**Problem statement**
Reproduce the listing below word for word, leaving out the pictures.

**Entries shown**
━━━━━━━━━━━━━━━━━━━━━━━━━━━━━━

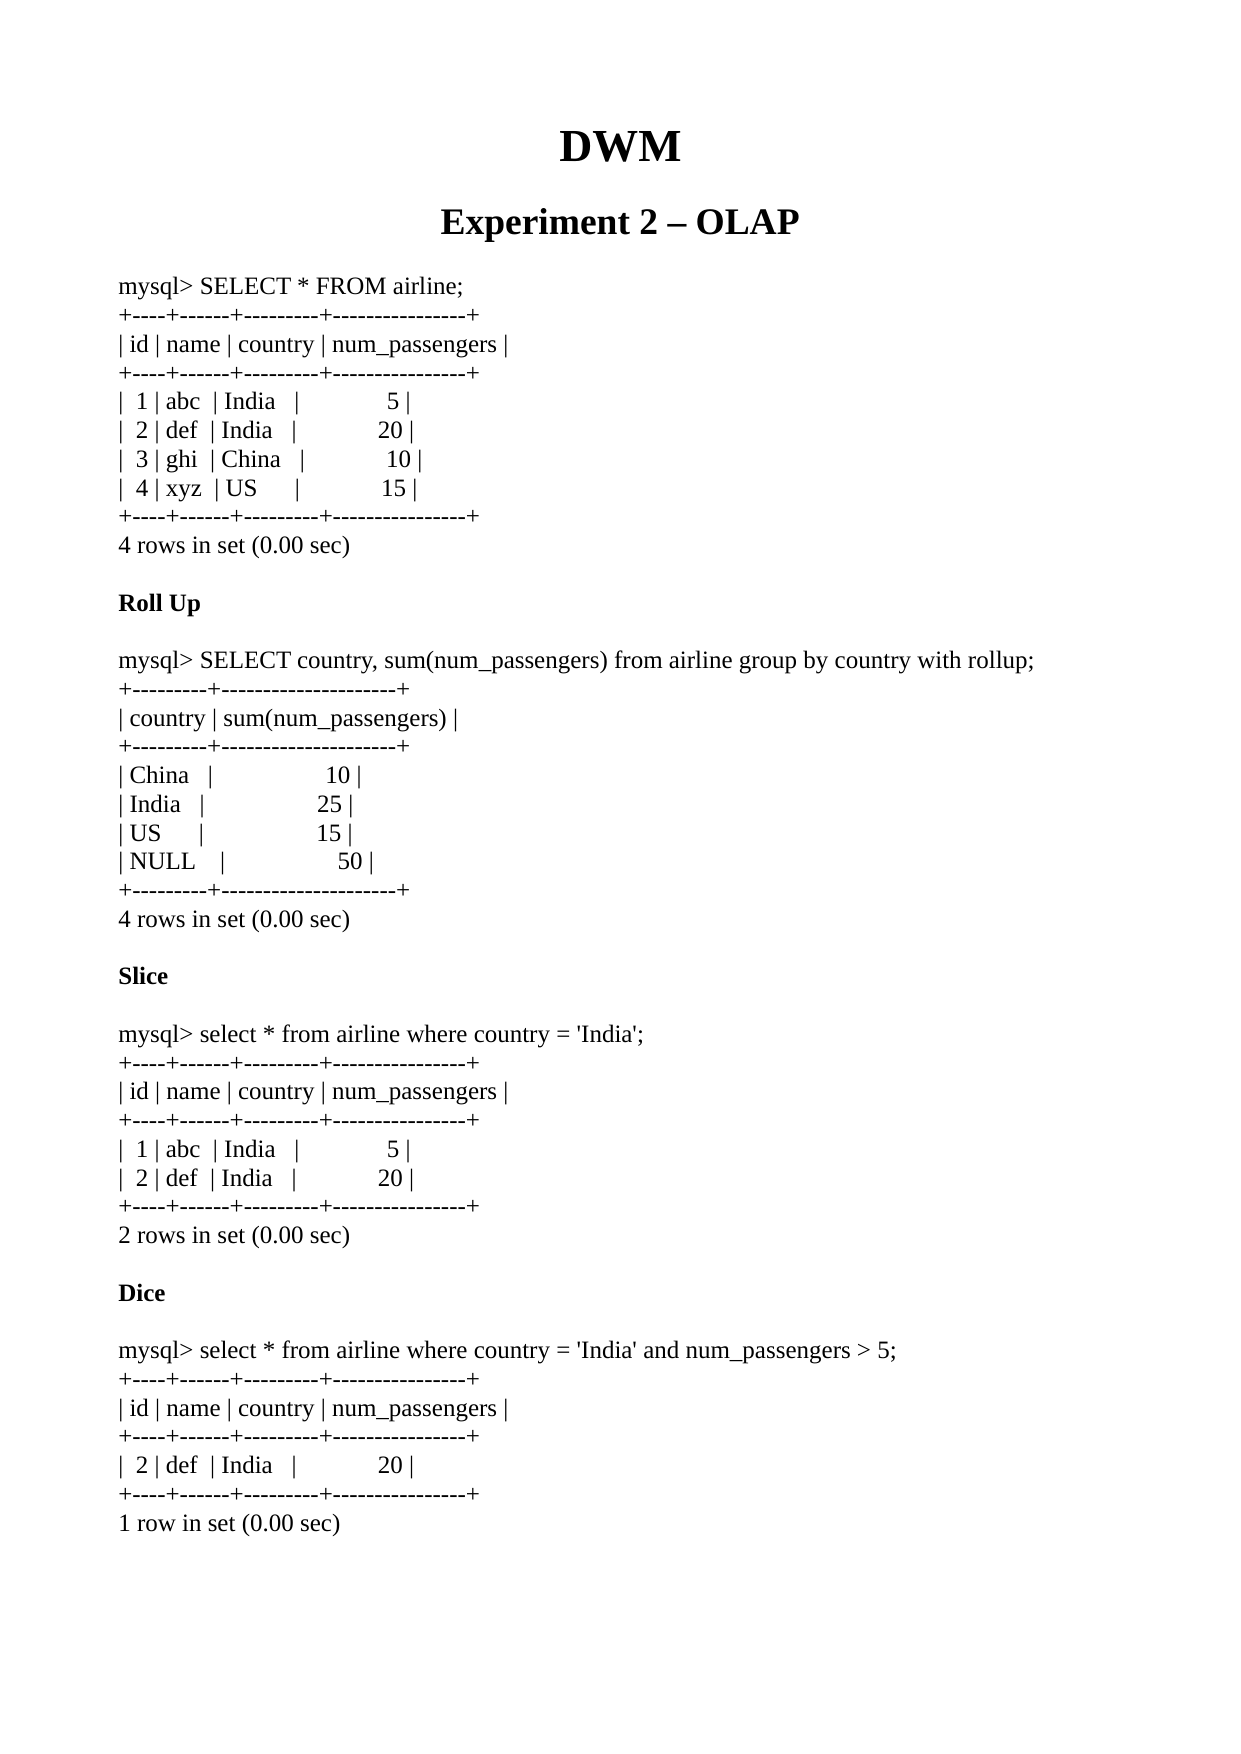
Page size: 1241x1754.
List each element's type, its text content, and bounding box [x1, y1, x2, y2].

text | 2 | def | India | 20 | [118, 1450, 1122, 1479]
text +---------+---------------------+ [118, 875, 1122, 904]
text +----+------+---------+----------------+ [118, 358, 1122, 386]
text | id | name | country | num_passengers | [118, 1076, 1122, 1105]
text | 2 | def | India | 20 | [118, 415, 1122, 444]
text mysql> select * from airline where country = 'India'; [118, 1019, 1122, 1048]
text +----+------+---------+----------------+ [118, 1364, 1122, 1393]
text | country | sum(num_passengers) | [118, 703, 1122, 731]
text Roll Up [118, 588, 1122, 616]
text Experiment 2 – OLAP [118, 199, 1122, 243]
text | 1 | abc | India | 5 | [118, 386, 1122, 415]
text | id | name | country | num_passengers | [118, 329, 1122, 358]
text +---------+---------------------+ [118, 674, 1122, 703]
text mysql> select * from airline where country = 'India' and num_passengers > 5; [118, 1335, 1122, 1364]
text 1 row in set (0.00 sec) [118, 1508, 1122, 1536]
text +----+------+---------+----------------+ [118, 1048, 1122, 1076]
text | India | 25 | [118, 789, 1122, 818]
text | China | 10 | [118, 760, 1122, 789]
text DWM [118, 118, 1122, 171]
text mysql> SELECT country, sum(num_passengers) from airline group by country with rollup; [118, 645, 1122, 674]
text 4 rows in set (0.00 sec) [118, 530, 1122, 559]
text mysql> SELECT * FROM airline; [118, 271, 1122, 300]
text +----+------+---------+----------------+ [118, 1105, 1122, 1134]
text | id | name | country | num_passengers | [118, 1393, 1122, 1421]
text | NULL | 50 | [118, 846, 1122, 875]
text +----+------+---------+----------------+ [118, 1191, 1122, 1220]
text | 2 | def | India | 20 | [118, 1163, 1122, 1191]
text 4 rows in set (0.00 sec) [118, 904, 1122, 933]
text +----+------+---------+----------------+ [118, 501, 1122, 530]
text 2 rows in set (0.00 sec) [118, 1220, 1122, 1249]
text Slice [118, 961, 1122, 990]
text Dice [118, 1278, 1122, 1306]
text | 4 | xyz | US | 15 | [118, 473, 1122, 501]
text +----+------+---------+----------------+ [118, 1479, 1122, 1508]
text +----+------+---------+----------------+ [118, 300, 1122, 329]
text | 3 | ghi | China | 10 | [118, 444, 1122, 473]
text +----+------+---------+----------------+ [118, 1421, 1122, 1450]
text +---------+---------------------+ [118, 731, 1122, 760]
text | US | 15 | [118, 818, 1122, 846]
text | 1 | abc | India | 5 | [118, 1134, 1122, 1163]
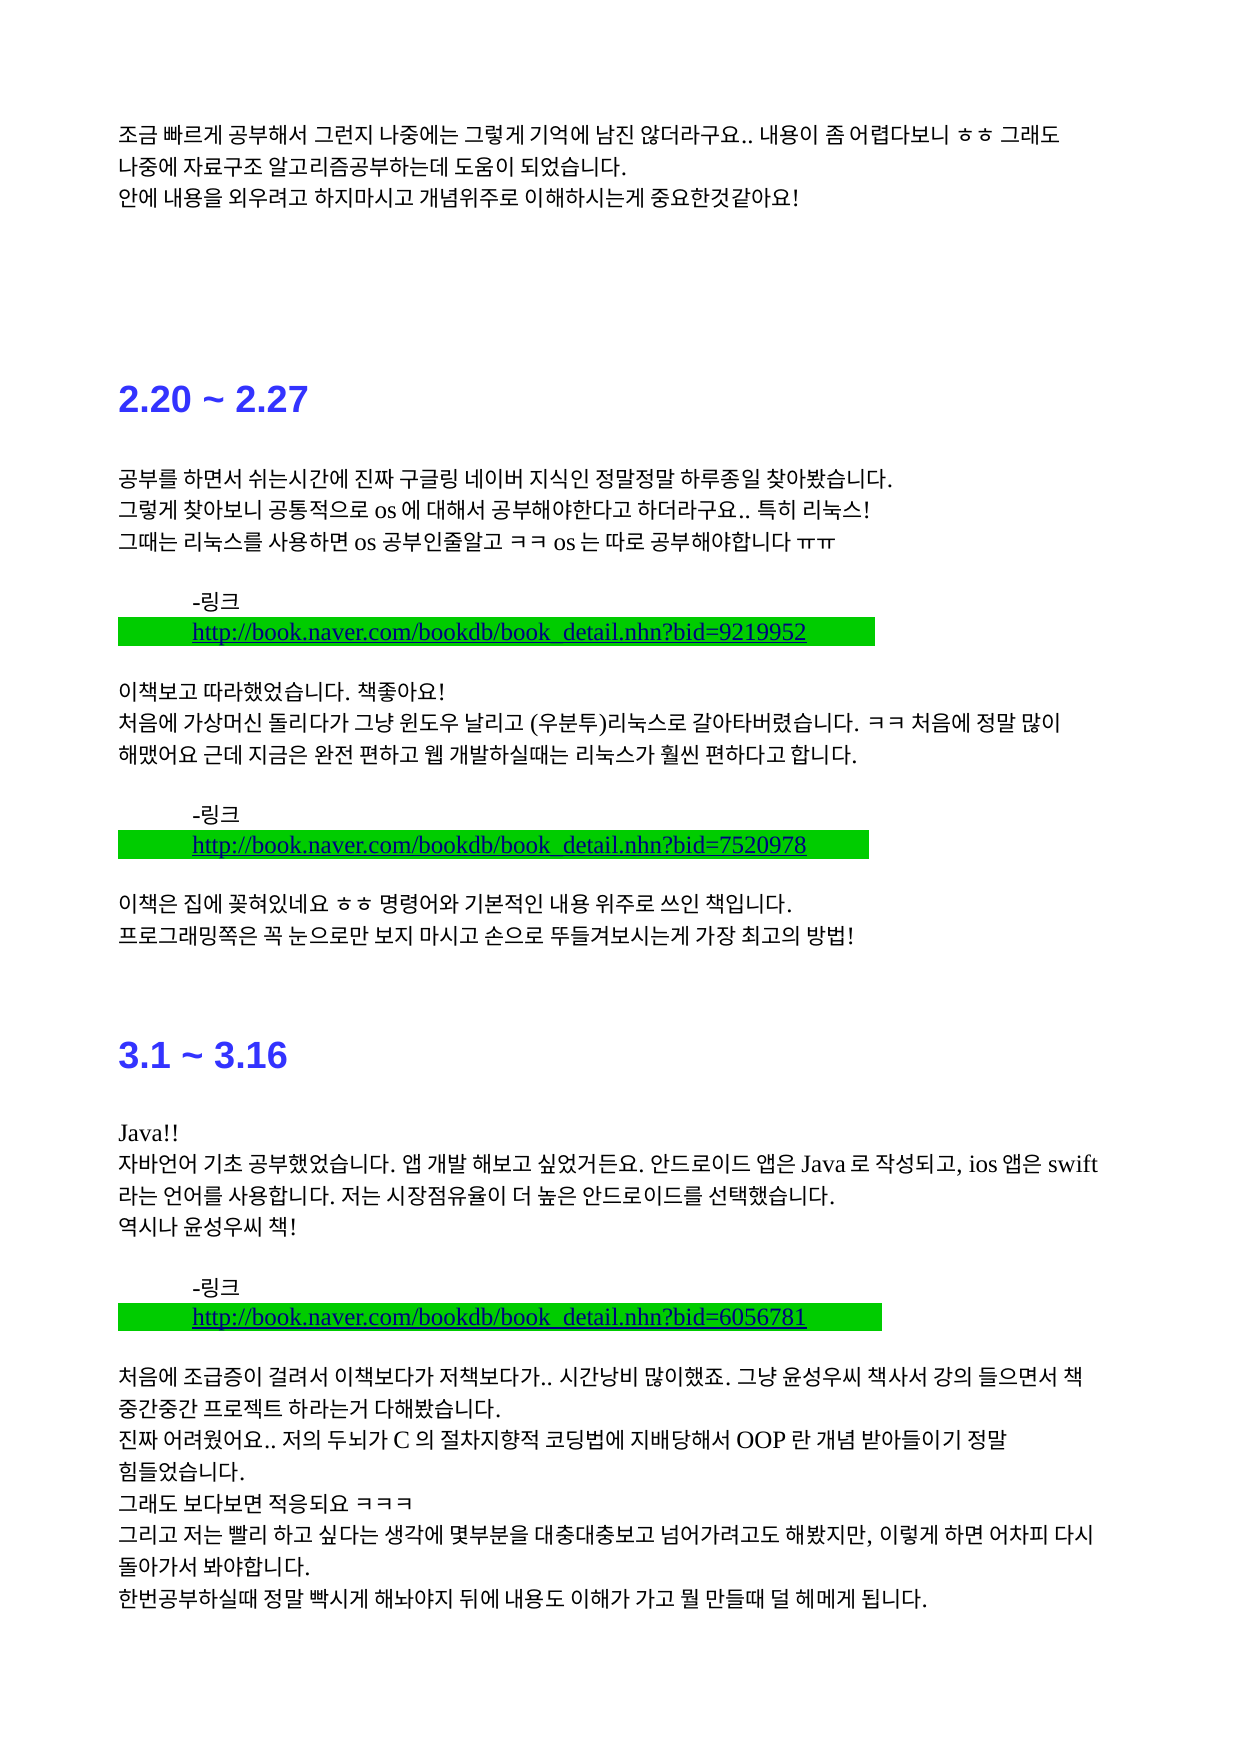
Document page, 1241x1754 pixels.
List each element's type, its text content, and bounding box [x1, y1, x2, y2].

━━━━━━━━━━━━━━━━━━━━━━━━━━━━━━

**Complete answer**
Page size: 1241x1754.
List each element's type, its text content, and bounding box [x1, y1, x2, y2].

text | 2 | def | India | 20 | [118, 1450, 1122, 1479]
text +---------+---------------------+ [118, 875, 1122, 904]
text +----+------+---------+----------------+ [118, 358, 1122, 386]
text | id | name | country | num_passengers | [118, 1076, 1122, 1105]
text | 2 | def | India | 20 | [118, 415, 1122, 444]
text mysql> select * from airline where country = 'India'; [118, 1019, 1122, 1048]
text +----+------+---------+----------------+ [118, 1364, 1122, 1393]
text | country | sum(num_passengers) | [118, 703, 1122, 731]
text Roll Up [118, 588, 1122, 616]
text Experiment 2 – OLAP [118, 199, 1122, 243]
text | 1 | abc | India | 5 | [118, 386, 1122, 415]
text | id | name | country | num_passengers | [118, 329, 1122, 358]
text +---------+---------------------+ [118, 674, 1122, 703]
text mysql> select * from airline where country = 'India' and num_passengers > 5; [118, 1335, 1122, 1364]
text 1 row in set (0.00 sec) [118, 1508, 1122, 1536]
text +----+------+---------+----------------+ [118, 1048, 1122, 1076]
text | India | 25 | [118, 789, 1122, 818]
text | China | 10 | [118, 760, 1122, 789]
text DWM [118, 118, 1122, 171]
text mysql> SELECT country, sum(num_passengers) from airline group by country with rollup; [118, 645, 1122, 674]
text 4 rows in set (0.00 sec) [118, 530, 1122, 559]
text mysql> SELECT * FROM airline; [118, 271, 1122, 300]
text +----+------+---------+----------------+ [118, 1105, 1122, 1134]
text | id | name | country | num_passengers | [118, 1393, 1122, 1421]
text | NULL | 50 | [118, 846, 1122, 875]
text +----+------+---------+----------------+ [118, 1191, 1122, 1220]
text | 2 | def | India | 20 | [118, 1163, 1122, 1191]
text 4 rows in set (0.00 sec) [118, 904, 1122, 933]
text +----+------+---------+----------------+ [118, 501, 1122, 530]
text 2 rows in set (0.00 sec) [118, 1220, 1122, 1249]
text Slice [118, 961, 1122, 990]
text Dice [118, 1278, 1122, 1306]
text | 4 | xyz | US | 15 | [118, 473, 1122, 501]
text +----+------+---------+----------------+ [118, 1479, 1122, 1508]
text +----+------+---------+----------------+ [118, 300, 1122, 329]
text | 3 | ghi | China | 10 | [118, 444, 1122, 473]
text +----+------+---------+----------------+ [118, 1421, 1122, 1450]
text +---------+---------------------+ [118, 731, 1122, 760]
text | US | 15 | [118, 818, 1122, 846]
text | 1 | abc | India | 5 | [118, 1134, 1122, 1163]
Document page, 1241x1754 pixels.
List each element's type, its text content, and bounding box [x1, y1, x2, y2].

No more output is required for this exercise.